[REQUIRED WORK] Please output exactly the run of lines that starts at the line with "Find the shelf" and ends at the last line of the records below.

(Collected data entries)
....
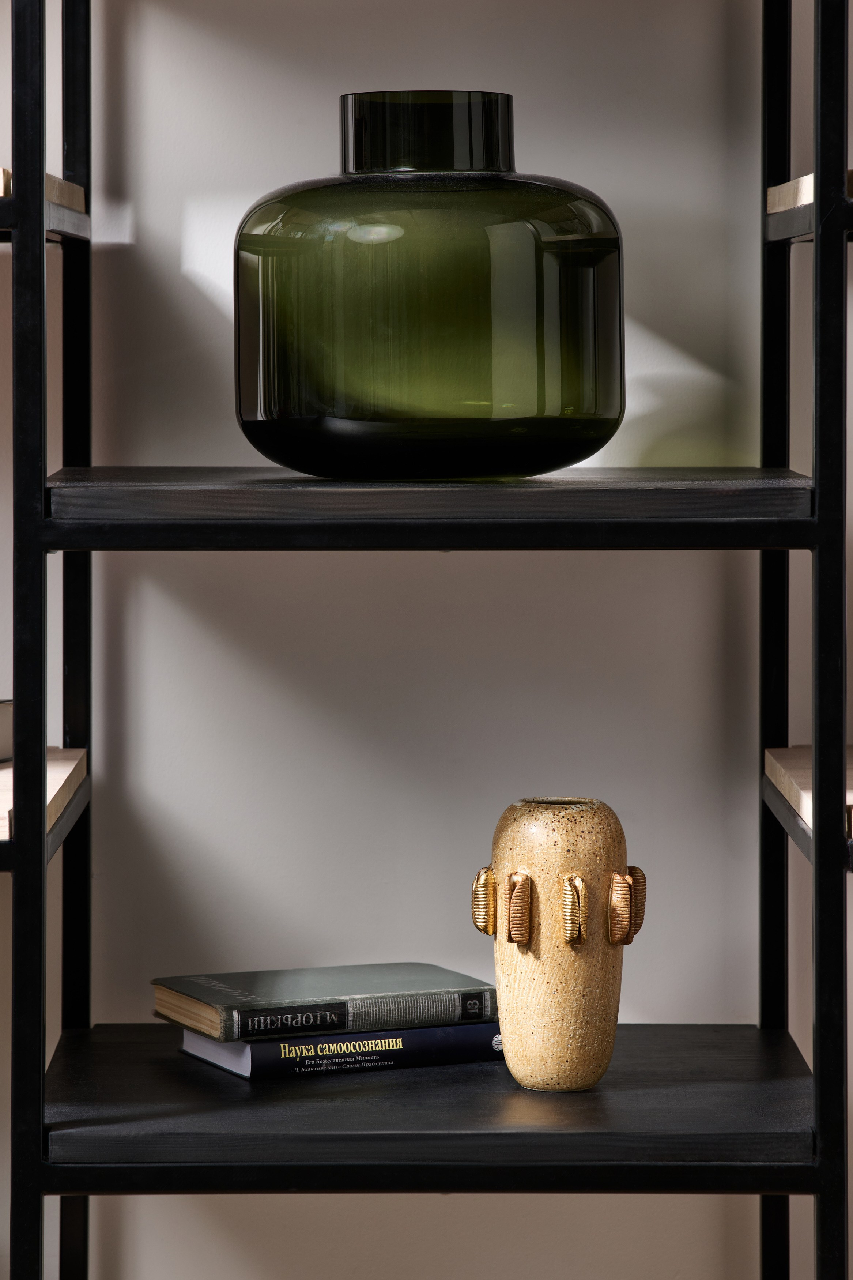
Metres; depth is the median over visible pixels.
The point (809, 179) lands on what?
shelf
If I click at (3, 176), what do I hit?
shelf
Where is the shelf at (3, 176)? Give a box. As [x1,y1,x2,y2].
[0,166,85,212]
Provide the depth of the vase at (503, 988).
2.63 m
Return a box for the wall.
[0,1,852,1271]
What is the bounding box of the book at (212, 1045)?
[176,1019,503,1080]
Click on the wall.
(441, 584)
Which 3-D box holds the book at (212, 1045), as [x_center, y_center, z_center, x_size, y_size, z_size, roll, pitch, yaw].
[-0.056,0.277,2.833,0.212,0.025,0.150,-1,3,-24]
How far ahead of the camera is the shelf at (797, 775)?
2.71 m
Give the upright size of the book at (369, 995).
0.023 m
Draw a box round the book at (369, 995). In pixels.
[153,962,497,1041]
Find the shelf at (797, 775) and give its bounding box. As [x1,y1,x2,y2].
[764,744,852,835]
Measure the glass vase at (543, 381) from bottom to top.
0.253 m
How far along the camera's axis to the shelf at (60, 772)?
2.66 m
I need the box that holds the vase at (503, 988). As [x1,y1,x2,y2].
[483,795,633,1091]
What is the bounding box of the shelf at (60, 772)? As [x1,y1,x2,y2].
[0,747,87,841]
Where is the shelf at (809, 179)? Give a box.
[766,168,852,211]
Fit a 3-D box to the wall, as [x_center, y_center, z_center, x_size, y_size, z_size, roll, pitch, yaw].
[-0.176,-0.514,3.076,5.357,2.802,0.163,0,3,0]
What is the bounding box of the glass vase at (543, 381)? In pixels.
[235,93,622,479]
....
[YOUR SOLUTION]
Find the shelf at (797, 775) and give its bounding box. As [x1,y1,x2,y2].
[764,744,852,835]
Measure the glass vase at (543, 381) from bottom to top.
0.253 m
How far along the camera's axis to the shelf at (60, 772)?
2.66 m
I need the box that holds the vase at (503, 988). As [x1,y1,x2,y2].
[483,795,633,1091]
What is the bounding box of the shelf at (60, 772)? As [x1,y1,x2,y2].
[0,747,87,841]
Where is the shelf at (809, 179)? Give a box.
[766,168,852,211]
Fit a 3-D box to the wall, as [x_center, y_center, z_center, x_size, y_size, z_size, roll, pitch, yaw].
[-0.176,-0.514,3.076,5.357,2.802,0.163,0,3,0]
What is the bounding box of the glass vase at (543, 381)? In pixels.
[235,93,622,479]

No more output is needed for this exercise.